**Extracted records:**
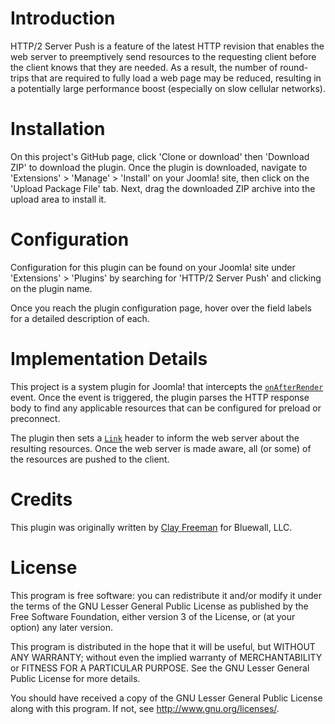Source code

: # Introduction

HTTP/2 Server Push is a feature of the latest HTTP revision that enables the web
server to preemptively send resources to the requesting client before the client
knows that they are needed. As a result, the number of round-trips that are
required to fully load a web page may be reduced, resulting in a potentially
large performance boost (especially on slow cellular networks).

# Installation

On this project's GitHub page, click 'Clone or download' then 'Download ZIP' to
download the plugin. Once the plugin is downloaded, navigate to 'Extensions' >
'Manage' > 'Install' on your Joomla! site, then click on the
'Upload Package File' tab. Next, drag the downloaded ZIP archive into the upload
area to install it.

# Configuration

Configuration for this plugin can be found on your Joomla! site under
'Extensions' > 'Plugins' by searching for 'HTTP/2 Server Push' and clicking on
the plugin name.

Once you reach the plugin configuration page, hover over the field labels for a
detailed description of each.

# Implementation Details

This project is a system plugin for Joomla! that intercepts the
[`onAfterRender`] event. Once the event is triggered, the plugin parses the HTTP
response body to find any applicable resources that can be configured for
preload or preconnect.

The plugin then sets a [`Link`] header to inform the web server about the
resulting resources. Once the web server is made aware, all (or some) of the
resources are pushed to the client.

# Credits

This plugin was originally written by [Clay Freeman] for Bluewall, LLC.

# License

This program is free software: you can redistribute it and/or modify
it under the terms of the GNU Lesser General Public License as published by
the Free Software Foundation, either version 3 of the License, or
(at your option) any later version.

This program is distributed in the hope that it will be useful,
but WITHOUT ANY WARRANTY; without even the implied warranty of
MERCHANTABILITY or FITNESS FOR A PARTICULAR PURPOSE. See the
GNU Lesser General Public License for more details.

You should have received a copy of the GNU Lesser General Public License
along with this program. If not, see <http://www.gnu.org/licenses/>.

[`onAfterRender`]: https://docs.joomla.org/Plugin/Events/System#onAfterRender
[`Link`]: https://www.smashingmagazine.com/2017/04/guide-http2-server-push
[Clay Freeman]: https://github.com/clayfreeman

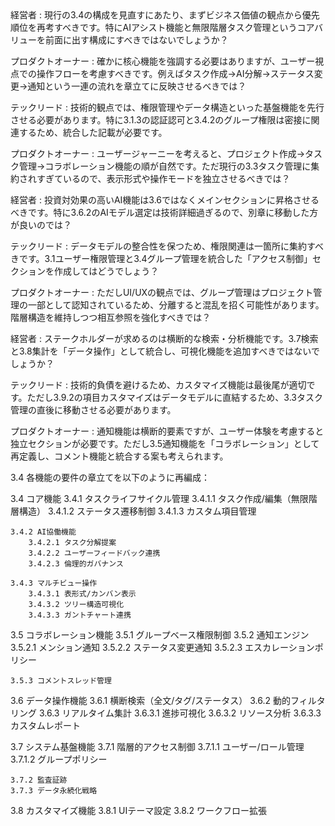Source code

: <interaction>
経営者 : 現行の3.4の構成を見直すにあたり、まずビジネス価値の観点から優先順位を再考すべきです。特にAIアシスト機能と無限階層タスク管理というコアバリューを前面に出す構成にすべきではないでしょうか？

プロダクトオーナー : 確かに核心機能を強調する必要はありますが、ユーザー視点での操作フローを考慮すべきです。例えばタスク作成→AI分解→ステータス変更→通知という一連の流れを章立てに反映させるべきでは？

テックリード : 技術的観点では、権限管理やデータ構造といった基盤機能を先行させる必要があります。特に3.1.3の認証認可と3.4.2のグループ権限は密接に関連するため、統合した記載が必要です。

プロダクトオーナー : ユーザージャーニーを考えると、プロジェクト作成→タスク管理→コラボレーション機能の順が自然です。ただ現行の3.3タスク管理に集約されすぎているので、表示形式や操作モードを独立させるべきでは？

経営者 : 投資対効果の高いAI機能は3.6ではなくメインセクションに昇格させるべきです。特に3.6.2のAIモデル選定は技術詳細過ぎるので、別章に移動した方が良いのでは？

テックリード : データモデルの整合性を保つため、権限関連は一箇所に集約すべきです。3.1ユーザー権限管理と3.4グループ管理を統合した「アクセス制御」セクションを作成してはどうでしょう？

プロダクトオーナー : ただしUI/UXの観点では、グループ管理はプロジェクト管理の一部として認知されているため、分離すると混乱を招く可能性があります。階層構造を維持しつつ相互参照を強化すべきでは？

経営者 : ステークホルダーが求めるのは横断的な検索・分析機能です。3.7検索と3.8集計を「データ操作」として統合し、可視化機能を追加すべきではないでしょうか？

テックリード : 技術的負債を避けるため、カスタマイズ機能は最後尾が適切です。ただし3.9.2の項目カスタマイズはデータモデルに直結するため、3.3タスク管理の直後に移動させる必要があります。

プロダクトオーナー : 通知機能は横断的要素ですが、ユーザー体験を考慮すると独立セクションが必要です。ただし3.5通知機能を「コラボレーション」として再定義し、コメント機能と統合する案も考えられます。
</interaction>

<conclusion>
3.4 各機能の要件の章立てを以下のように再編成：

3.4 コア機能
    3.4.1 タスクライフサイクル管理
        3.4.1.1 タスク作成/編集（無限階層構造）
        3.4.1.2 ステータス遷移制御
        3.4.1.3 カスタム項目管理

    3.4.2 AI協働機能
        3.4.2.1 タスク分解提案
        3.4.2.2 ユーザーフィードバック連携
        3.4.2.3 倫理的ガバナンス

    3.4.3 マルチビュー操作
        3.4.3.1 表形式/カンバン表示
        3.4.3.2 ツリー構造可視化
        3.4.3.3 ガントチャート連携

3.5 コラボレーション機能
    3.5.1 グループベース権限制御
    3.5.2 通知エンジン
        3.5.2.1 メンション通知
        3.5.2.2 ステータス変更通知
        3.5.2.3 エスカレーションポリシー

    3.5.3 コメントスレッド管理

3.6 データ操作機能
    3.6.1 横断検索（全文/タグ/ステータス）
    3.6.2 動的フィルタリング
    3.6.3 リアルタイム集計
        3.6.3.1 進捗可視化
        3.6.3.2 リソース分析
        3.6.3.3 カスタムレポート

3.7 システム基盤機能
    3.7.1 階層的アクセス制御
        3.7.1.1 ユーザー/ロール管理
        3.7.1.2 グループポリシー

    3.7.2 監査証跡
    3.7.3 データ永続化戦略

3.8 カスタマイズ機能
    3.8.1 UIテーマ設定
    3.8.2 ワークフロー拡張
</conclusion>
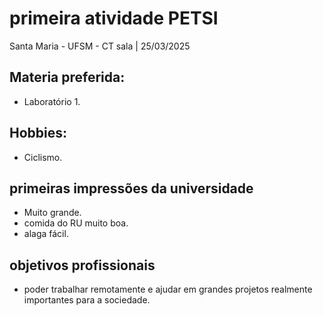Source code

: # primeira atividade PETSI
Santa Maria - UFSM - CT sala | 25/03/2025
## Materia preferida:
- Laboratório 1.
## Hobbies:
- Ciclismo.
## primeiras impressões da universidade
- Muito grande.
- comida do RU muito boa.
- alaga fácil.
## objetivos profissionais
- poder trabalhar remotamente e ajudar em grandes projetos realmente importantes para a sociedade.
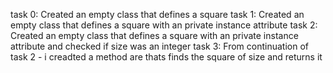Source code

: task 0: Created an empty class that defines a square
task 1: Created an empty class that defines a square with an private instance attribute
task 2: Created an empty class that defines a square with an private instance attribute and checked if size was an integer
task 3: From continuation of task 2 - i creadted a method are thats finds the square of size and returns it
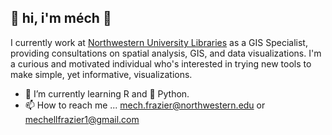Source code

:## :jack_o_lantern: hi, i'm méch :jack_o_lantern:

I currently work at [Northwestern University Libraries](https://www.library.northwestern.edu/index.html) as a GIS Specialist, providing consultations on spatial analysis, GIS, and data visualizations. I'm a curious and motivated individual who's interested in trying new tools to make simple, yet informative, visualizations. 

- :sunflower: I’m currently learning R and :snake: Python.
- 📫 How to reach me ... [mech.frazier@northwestern.edu](mailto:mech.frazier@northwestern.edu) or [mechellfrazier1@gmail.com](mechellfrazier1@gmail.com)
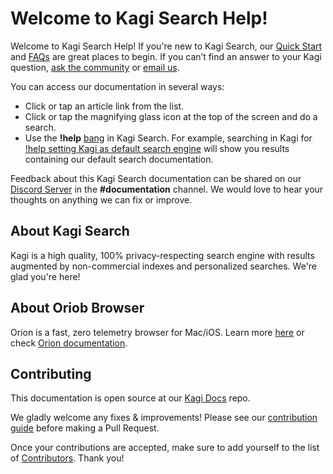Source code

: # Welcome to Kagi Search Help!

Welcome to Kagi Search Help! If you're new to Kagi Search, our [Quick Start](./getting-started/quick-start.md) and [FAQs](./getting-started/faqs.md) are great places to begin. If you can’t find an answer to your Kagi question, [ask the community](https://kagi.com/discord) or [email us](./support-and-community/email-support.md).

You can access our documentation in several ways:

- Click or tap an article link from the list.
- Click or tap the magnifying glass icon at the top of the screen and do a search.
- Use the **!help** [bang](./features/bangs.md) in Kagi Search. For example, searching in Kagi for [!help setting Kagi as default search engine](https://kagi.com/search?q=!help%20setting%20kagi%20as%20default%20search%20engine) will show you results containing our default search documentation.
 
Feedback about this Kagi Search documentation can be shared on our [Discord Server](https://kagi.com/discord) in the **\#documentation** channel. We would love to hear your thoughts on anything we can fix or improve.


## About Kagi Search

Kagi is a high quality, 100% privacy-respecting search engine with results augmented by non-commercial indexes and personalized searches. We're glad you're here!

## About Oriob Browser

Orion is a fast, zero telemetry browser for Mac/iOS. Learn more [here](https://browser.kagi.com) or check [Orion documentation](https://help/kagi.com/orion).


## Contributing

This documentation is open source at our [Kagi Docs](https://github.com/kagisearch/kagi-docs) repo.

We gladly welcome any fixes & improvements! Please see our [contribution guide](https://github.com/kagisearch/kagi-docs#contributing)
before making a Pull Request.

Once your contributions are accepted, make sure to add yourself to the list of [Contributors](./misc/contributors.md). Thank you!
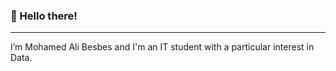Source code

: ### 👋 Hello there!
---
I’m Mohamed Ali Besbes and I'm an IT student with a particular interest in Data.
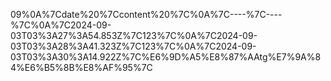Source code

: 09%0A%7Cdate%20%7Ccontent%20%7C%0A%7C----%7C----%7C%0A%7C2024-09-03T03%3A27%3A54.853Z%7C123%7C%0A%7C2024-09-03T03%3A28%3A41.323Z%7C123%7C%0A%7C2024-09-03T03%3A30%3A14.922Z%7C%E6%9D%A5%E8%87%AAtg%E7%9A%84%E6%B5%8B%E8%AF%95%7C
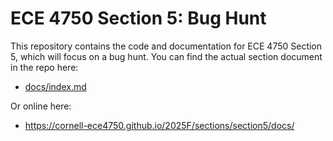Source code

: 
ECE 4750 Section 5: Bug Hunt
==========================================================================

This repository contains the code and documentation for ECE 4750 Section
5, which will focus on a bug hunt. You can find the actual
section document in the repo here:

 - [docs/index.md](docs/index.md)

Or online here:

 - https://cornell-ece4750.github.io/2025F/sections/section5/docs/
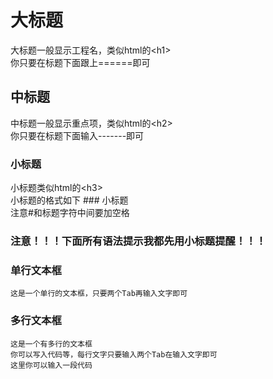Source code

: 大标题
===================================
  大标题一般显示工程名，类似html的\<h1\><br />
  你只要在标题下面跟上======即可
  
  
  
中标题
------------------------------------
  中标题一般显示重点项，类似html的\<h2\><br />
  你只要在标题下面输入-------即可
  
### 小标题
  小标题类似html的\<h3\><br />
  小标题的格式如下 ### 小标题<br />
  注意#和标题字符中间要加空格
  
### 注意！！！下面所有语法提示我都先用小标题提醒！！！

### 单行文本框
    这是一个单行的文本框，只要两个Tab再输入文字即可
  
### 多行文本框
    这是一个有多行的文本框
    你可以写入代码等，每行文字只要输入两个Tab在输入文字即可
    这里你可以输入一段代码
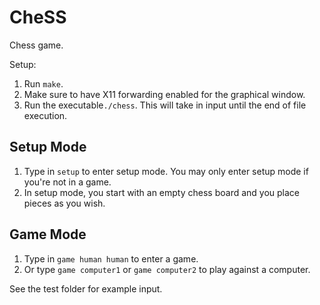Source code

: # CheSS
Chess game.

Setup:
1. Run `make`.
2. Make sure to have X11 forwarding enabled for the graphical window. 
3. Run the executable`./chess`. This will take in input until the end of file execution. 

## Setup Mode
1. Type in `setup` to enter setup mode. You may only enter setup mode if you're not in a game.
2. In setup mode, you start with an empty chess board and you place pieces as you wish.

## Game Mode
1. Type in `game human human` to enter a game.
2. Or type `game computer1` or `game computer2` to play against a computer.

See the test folder for example input.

**Task details:** Lines of the listing above that contain the word "page" must all be copied.

**Reply to the exercise:**
required to fully load a web page may be reduced, resulting in a potentially
On this project's GitHub page, click 'Clone or download' then 'Download ZIP' to
Once you reach the plugin configuration page, hover over the field labels for a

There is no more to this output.